In order to solve the problem around 0.5, this function returns 0 (which is the image of 0.5), for every \(\mu\) with \(|\mu - 0.5|<0.0001\).
To address the problems around 0, unifed.kappa.prime.inverse
returns \(-\dot{\kappa}^{-1}(1-\mu)\) for \(\mu<0.1\). The justification for this is that for every \(\theta\)
\[\dot{\kappa}(\theta) = 1 - \dot{\kappa}(-\theta).\]
In the package the variance function is implemented by the function unifed.varf
. The following code plots of the values of the variance function.
x <- seq(0,1,length.out=100)
y <- unifed.varf(x)
plot(x,y,type="l",xlab=expression(mu),ylab=expression(bold(V)(mu)),main="Unifed Variance Function")
We do not have an analytical expression for the unit deviance. The package provides the function unifed.deviance
that computes the deviance numerically. It uses unifed.kappa.prime.inverse
and the fact that the deviance can be expressed as
\[d\left(y,\mu\right) = 2 \left[ y\{ \dot{\kappa}^{-1}(y) -\dot{\kappa}^{-1}(\mu) \} - \kappa\big(\dot{\kappa}^{-1}(y)\big) + \kappa\big(\dot{\kappa}^{-1}(\mu)\big) \right].\]
The package provides the function unifed
which returns a family that can be used with the glm
function of R. This section gives an example of how to prepare a dataset and fit a unifed GLM.

▶ _Data lines_
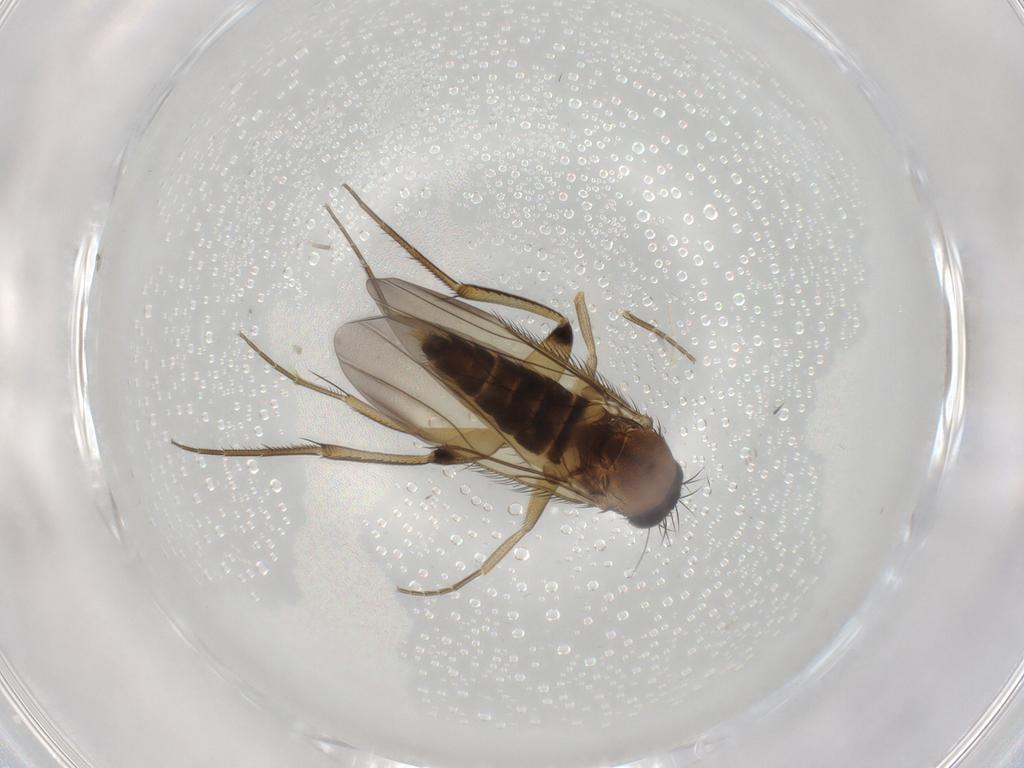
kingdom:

▶ _What you will do_
Decide whether each statement agrees with the passage on the unifed package, answering yes or no and quoting the deciding words: (a) The package offers an analytical expression for the unit deviance. (b) The function unifed.deviance computes the deviance numerically. (c) The function unifed returns a family usable with the glm function of R.

▶ _The result_
(a) No: "We do not have an analytical expression for the unit deviance."
(b) Yes: "The package provides the function unifed.deviance that computes the deviance numerically."
(c) Yes: "which returns a family that can be used with the glm function of R"